Game 81, 2014

Cardinals at Dodgers, 7:10PM PT, TV: SPNLA

Adam Wainwright (he of the 10-3, 2.08 ERA record) goes for the Redbirds. The Dodgers send Josh Beckett (5-4, 2.28 ERA) out to meet him. Wainwright’s ERA is second in all of baseball, Beckett’s is fifth. (Kershaw’s is 2.24, but he hasn’t got the number of innings to match the one-inning-per-team’s-games requirement yet — he’s got 72.1 innings, and the Dodgers have played 80 games.)

Who’s gonna pitch for the Cards the rest of the series? Good question.

Joe Kelly, Michael Wacha and Jaime Garcia are already missing because of injury, and St. Louis had to use five relief pitchers after Miller exited. There is no official word on whether Miller will be available for his next start.

That means that Carlos Martinez (three career starts) and Marco Gonzales (moved from Double-A to the Majors on Wednesday for his first start) might need to hold down spots in the rotation.

Lineup when available.

52 thoughts on “Game 81, 2014

  1. The Gnats have convinced. I now think they can finish above .500, but I doubt whether that’ll be good enough to get them into the post-season.

  2. Without looking at the actual stats, I feel the end of the 2nd quarter of the year is MUCH better than the end of the first!

    • It’s interesting if you divide it into thirds. March/April we went 15-12, May 15-15, and June (so far) 15-9. Our best offense was in May at 4.6 R/G, but our pitching was RA/G 4.2. We are only at 3.9 R/G in June, but our pitching is at 2.8!

  3. Reds win!
    2 GB — better than I had hoped to be at the ASB . . . let’s go, Blue!

  4. Nice to win at home and a one run ballgame. Improving towards .500 on both counts.

  5. What a great game for Josh.
    And good for Brian, getting the W along with his bobblehead . . . Becoming a team again!

    • I know. Watching on Gameday(Catalina Island writing retreat, so no eyes) and my heart sank.

  6. Rojas again with the glove. Seems to have a good arm as well. (been a while since we have had a real SS. 2009 was Furcal’s last full season).

  7. Last October, LA was down 0-2 in the LCS and facing Wainwright. I had just returned from the penultimate game vs. the Braves and had a ticket to this first LCS home game.

    But I seriously debated if it was once again worth boarding my dog, traveling down and back (plus spending the night in Victorville), only to see the Blue continue their LCS frustration at the plate — vs. Wainwright, no less.

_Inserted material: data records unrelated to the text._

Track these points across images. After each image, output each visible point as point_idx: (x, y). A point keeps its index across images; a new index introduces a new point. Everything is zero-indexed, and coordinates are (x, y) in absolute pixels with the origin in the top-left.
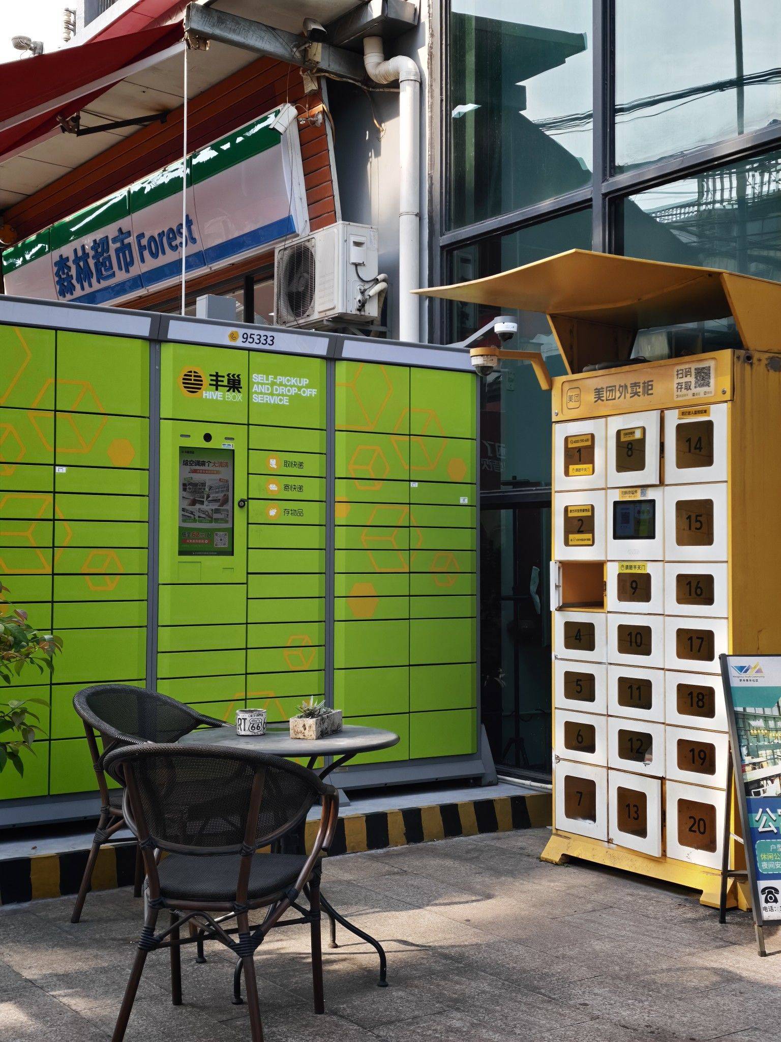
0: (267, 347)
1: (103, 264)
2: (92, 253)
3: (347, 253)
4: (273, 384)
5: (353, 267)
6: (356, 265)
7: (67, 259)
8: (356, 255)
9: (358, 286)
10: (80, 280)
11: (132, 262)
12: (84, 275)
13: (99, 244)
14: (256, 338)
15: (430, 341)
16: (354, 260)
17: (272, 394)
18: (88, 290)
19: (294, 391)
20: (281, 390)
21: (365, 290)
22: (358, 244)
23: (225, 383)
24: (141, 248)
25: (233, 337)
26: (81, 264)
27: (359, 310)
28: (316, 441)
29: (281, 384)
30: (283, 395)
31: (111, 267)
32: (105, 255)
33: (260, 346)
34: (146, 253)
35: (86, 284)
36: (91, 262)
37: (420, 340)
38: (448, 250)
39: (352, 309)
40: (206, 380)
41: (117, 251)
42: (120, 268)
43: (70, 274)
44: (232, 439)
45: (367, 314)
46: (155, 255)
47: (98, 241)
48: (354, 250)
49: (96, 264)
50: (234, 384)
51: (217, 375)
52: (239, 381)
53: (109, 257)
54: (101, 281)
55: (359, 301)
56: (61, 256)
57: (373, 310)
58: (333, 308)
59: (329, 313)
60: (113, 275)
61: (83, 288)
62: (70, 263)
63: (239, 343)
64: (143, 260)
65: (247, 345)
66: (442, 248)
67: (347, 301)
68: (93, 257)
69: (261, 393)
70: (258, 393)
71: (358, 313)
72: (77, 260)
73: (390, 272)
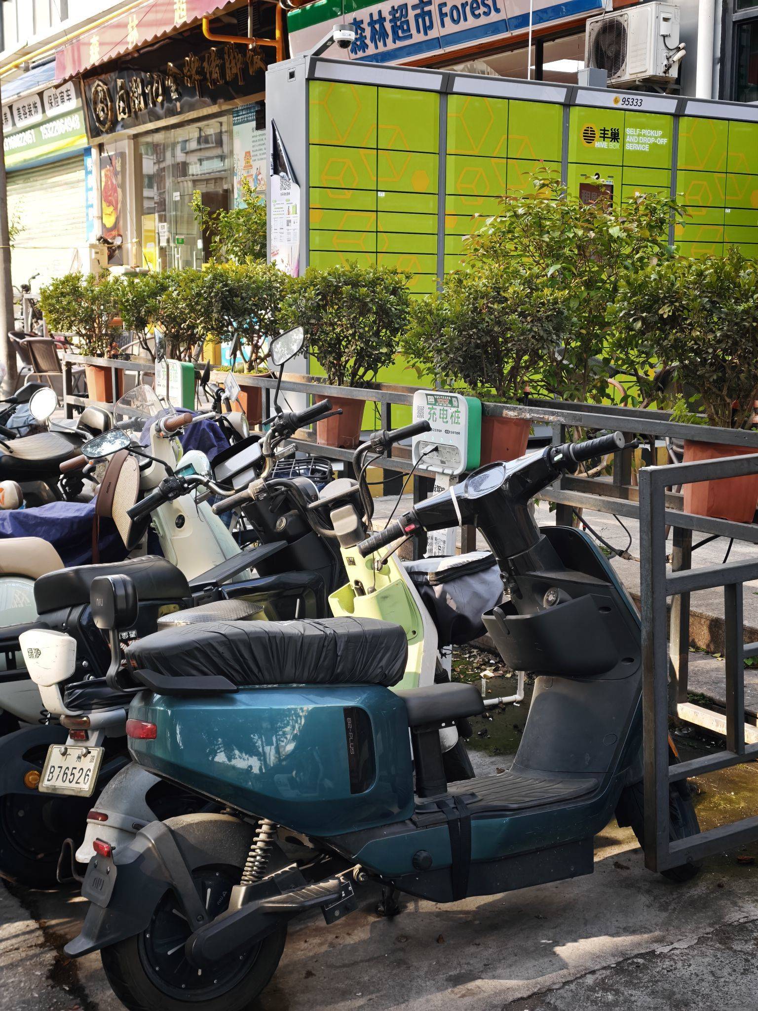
0: (637, 108)
1: (401, 27)
2: (389, 17)
3: (658, 27)
4: (639, 135)
5: (662, 38)
6: (664, 37)
7: (362, 22)
8: (664, 28)
9: (665, 53)
10: (373, 39)
11: (431, 27)
12: (379, 35)
13: (397, 10)
14: (630, 101)
15: (721, 97)
16: (663, 32)
17: (638, 143)
18: (381, 48)
19: (652, 140)
20: (644, 139)
21: (670, 57)
22: (666, 20)
23: (609, 136)
24: (442, 15)
25: (616, 101)
26: (377, 26)
27: (665, 72)
28: (664, 178)
29: (644, 136)
30: (645, 144)
31: (409, 30)
32: (403, 19)
33: (633, 107)
34: (447, 20)
35: (380, 44)
36: (388, 26)
37: (712, 97)
38: (739, 24)
39: (660, 72)
40: (598, 134)
41: (417, 17)
42: (418, 31)
43: (364, 34)
44: (612, 177)
45: (670, 76)
46: (456, 22)
47: (396, 8)
48: (663, 24)
49: (392, 27)
50: (615, 137)
51: (604, 130)
52: (618, 133)
53: (407, 22)
54: (397, 41)
55: (666, 65)
56: (355, 19)
57: (674, 73)
58: (645, 72)
59: (639, 75)
60: (411, 36)
61: (377, 47)
62: (365, 25)
63: (619, 105)
64: (443, 25)
65: (625, 107)
66: (734, 23)
67: (657, 66)
68: (391, 21)
69: (632, 143)
70: (629, 143)
71: (664, 75)
72: (372, 23)
73: (689, 40)
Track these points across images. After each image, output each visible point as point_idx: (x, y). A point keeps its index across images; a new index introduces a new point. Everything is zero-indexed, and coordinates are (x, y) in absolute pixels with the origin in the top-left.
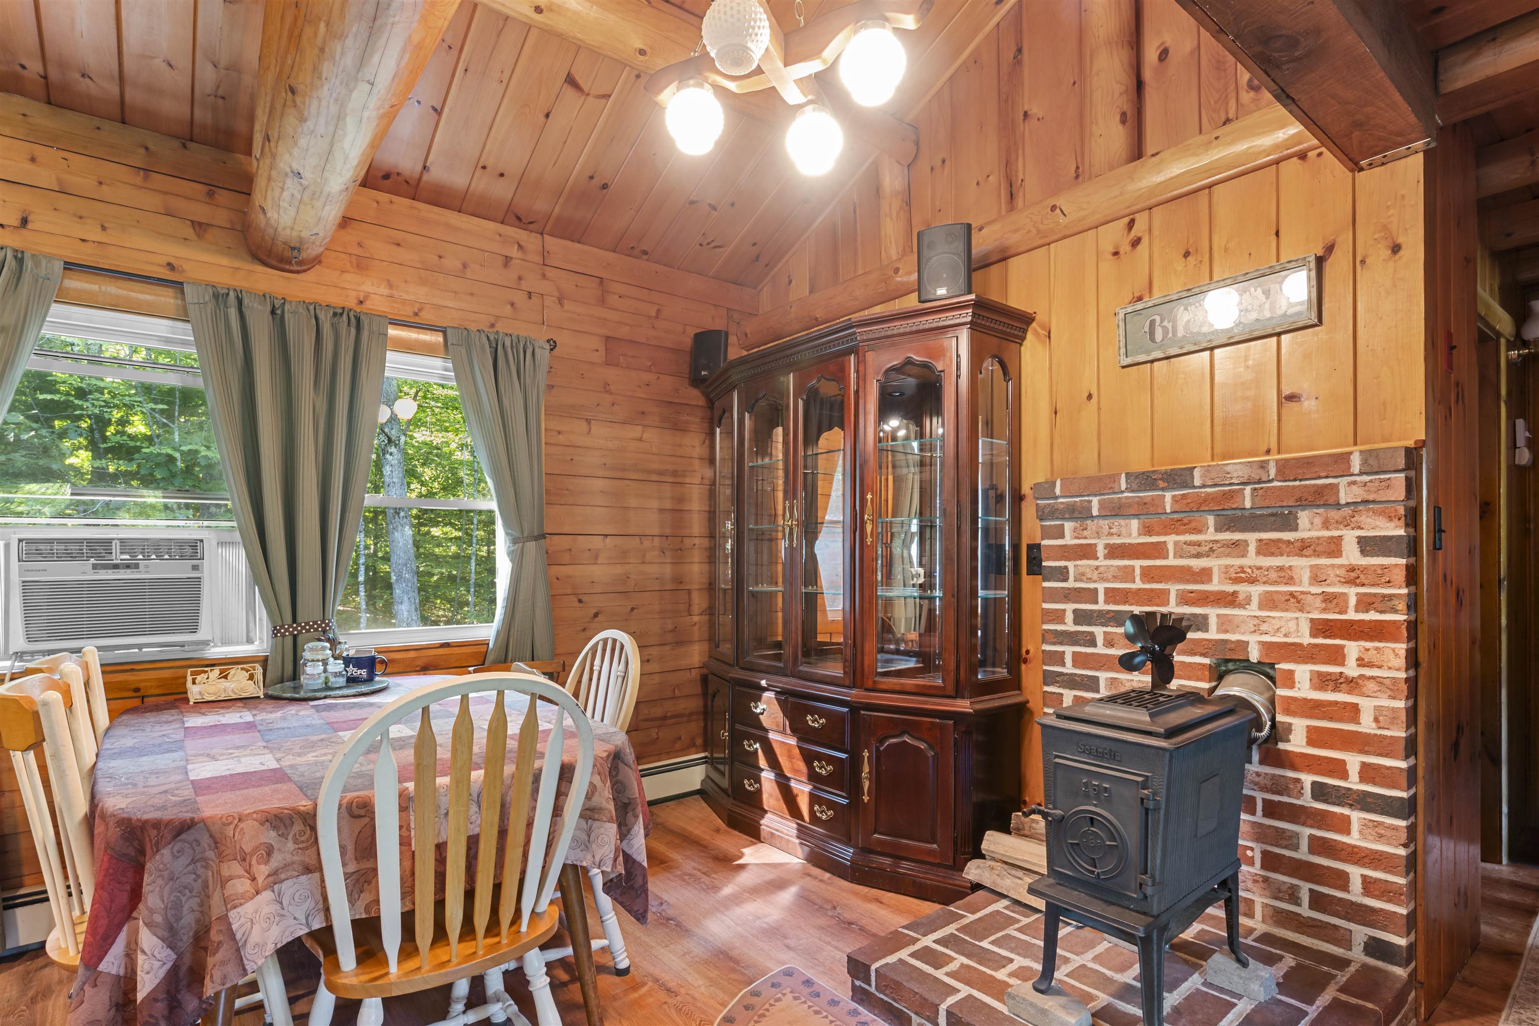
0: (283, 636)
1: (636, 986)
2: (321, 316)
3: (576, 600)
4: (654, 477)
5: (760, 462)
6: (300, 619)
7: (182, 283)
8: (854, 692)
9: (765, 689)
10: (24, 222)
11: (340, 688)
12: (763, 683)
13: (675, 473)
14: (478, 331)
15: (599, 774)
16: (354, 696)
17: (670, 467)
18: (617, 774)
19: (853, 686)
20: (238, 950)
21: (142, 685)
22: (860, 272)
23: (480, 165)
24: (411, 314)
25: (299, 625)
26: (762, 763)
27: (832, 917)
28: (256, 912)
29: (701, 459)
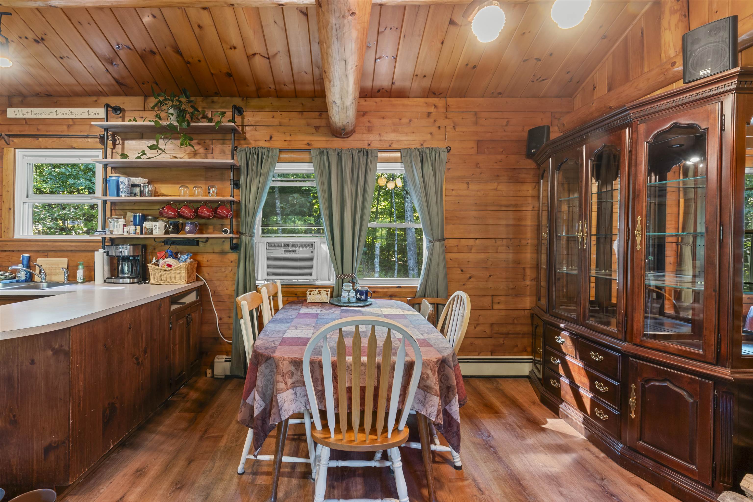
0: (339, 279)
1: (462, 479)
2: (354, 153)
3: (460, 270)
4: (504, 208)
5: (571, 197)
6: (344, 273)
7: (310, 150)
8: (625, 344)
9: (563, 330)
10: (271, 138)
11: (353, 303)
12: (562, 326)
13: (516, 206)
14: (415, 148)
15: (431, 370)
16: (357, 307)
17: (513, 203)
18: (444, 371)
19: (625, 340)
20: (279, 410)
21: (298, 293)
22: (646, 71)
23: (415, 75)
24: (388, 146)
25: (344, 275)
26: (561, 372)
27: (599, 485)
28: (287, 397)
29: (533, 197)
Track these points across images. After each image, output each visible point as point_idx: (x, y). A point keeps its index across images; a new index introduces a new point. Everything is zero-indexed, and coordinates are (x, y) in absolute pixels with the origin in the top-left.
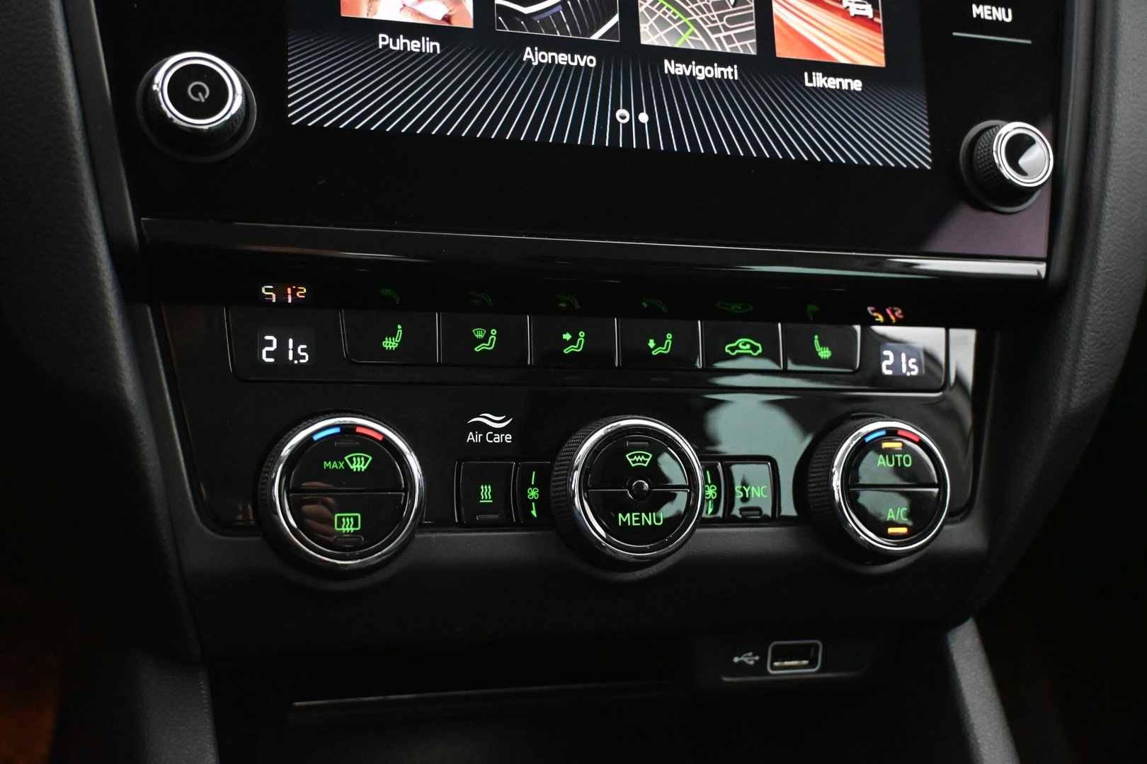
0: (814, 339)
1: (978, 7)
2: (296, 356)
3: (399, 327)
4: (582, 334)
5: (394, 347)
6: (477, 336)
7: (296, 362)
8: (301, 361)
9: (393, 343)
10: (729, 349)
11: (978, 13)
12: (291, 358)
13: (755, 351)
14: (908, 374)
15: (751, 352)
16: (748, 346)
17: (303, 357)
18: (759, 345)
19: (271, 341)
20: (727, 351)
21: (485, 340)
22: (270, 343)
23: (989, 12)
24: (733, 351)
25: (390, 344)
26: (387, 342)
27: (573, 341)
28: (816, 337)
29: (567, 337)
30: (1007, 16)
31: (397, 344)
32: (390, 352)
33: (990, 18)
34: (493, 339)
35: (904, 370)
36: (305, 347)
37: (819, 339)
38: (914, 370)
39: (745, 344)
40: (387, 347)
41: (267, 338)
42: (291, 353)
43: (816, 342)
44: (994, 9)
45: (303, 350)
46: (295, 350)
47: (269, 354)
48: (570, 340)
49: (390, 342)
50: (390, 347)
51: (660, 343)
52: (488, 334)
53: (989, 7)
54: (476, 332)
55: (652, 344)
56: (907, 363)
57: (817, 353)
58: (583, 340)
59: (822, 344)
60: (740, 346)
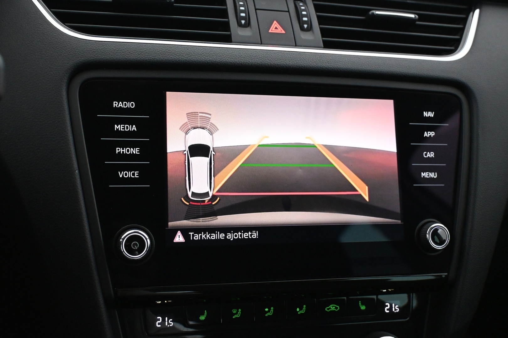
0: (359, 303)
1: (424, 173)
2: (169, 324)
3: (206, 311)
4: (272, 308)
5: (204, 319)
6: (234, 312)
7: (168, 326)
8: (170, 325)
9: (203, 318)
10: (327, 309)
11: (424, 175)
12: (166, 324)
13: (337, 309)
14: (395, 311)
15: (335, 309)
16: (334, 308)
17: (171, 324)
18: (338, 307)
19: (160, 319)
20: (326, 310)
21: (237, 313)
22: (159, 320)
23: (428, 175)
24: (328, 310)
25: (202, 318)
26: (201, 317)
27: (269, 311)
28: (360, 302)
29: (267, 310)
30: (435, 176)
31: (205, 318)
32: (202, 321)
33: (428, 177)
34: (239, 313)
35: (394, 310)
36: (171, 320)
37: (361, 303)
38: (397, 310)
39: (333, 307)
40: (201, 319)
41: (158, 318)
42: (167, 322)
43: (360, 303)
44: (430, 173)
45: (171, 321)
46: (168, 321)
47: (159, 324)
48: (268, 311)
49: (202, 317)
50: (202, 319)
51: (301, 309)
52: (238, 311)
53: (428, 173)
54: (233, 311)
55: (298, 310)
56: (395, 307)
57: (360, 308)
58: (272, 310)
59: (362, 304)
60: (331, 308)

    I decided to go and cheered the Blue to victory, raising my postseason record to 3-0 (over two years) . . . and I got the chance to meet RBI and KT.

    The moral of the story? There are two:
    1) David can sometimes beat Goliath.
    2) The Dodgers should pay for me to attend their postseason games.

    Go, Blue!

  8. Those who follow the CWS no doubt know that Vanderbilt won its first-ever title last night, in its second trip there.

    Underneath all the hoopla, there’s a story about a Vandy pitcher who was told at the season’s first game by a teammate that he wouldn’t propose to his girlfriend if Vandy won the CWS.

    He said he would. So, last night…

    [Hope link is good. Poor starving Gannett (Tennessean owner) has gotten downright chintzy about demanding subscriptions. If not, think a version is available elsewhere.]

    • Awwww. Good for her, good for him, and good for the Commodores.

      Why does a school in Tennessee call itself the Commodores? Because Cornelius Vanderbilt, who gave the first money ($1 million when it meant something) to build the school, made his initial money as a steamboat company operator and was given the nickname “Commodore,” as were many other steamboat operators.

      • And amassed his great fortune largely in railroads and shipping. And whose name is associated with the term “robber baron.” At the time of his death he was worth around $2 1/2 billion in today’s dollars.

        • And if John Kenneth Galbraith is to be believed,

          “several generations of Vanderbilts showed both the talent for
          acquiring money and the dispensing of it in unmatched volume, adding
          that they dispensed their wealth for self-gratification and very often
          did it foolhardily.
          Confirmation as to the validity of Galbraith’s views is that only
          forty-eight years after the death of Cornelius Vanderbilt, one of his
          direct descendants died penniless. Within seventy years of his passing,
          the last of the ten great Vanderbilt Fifth Avenue mansions in New York City had been torn down.”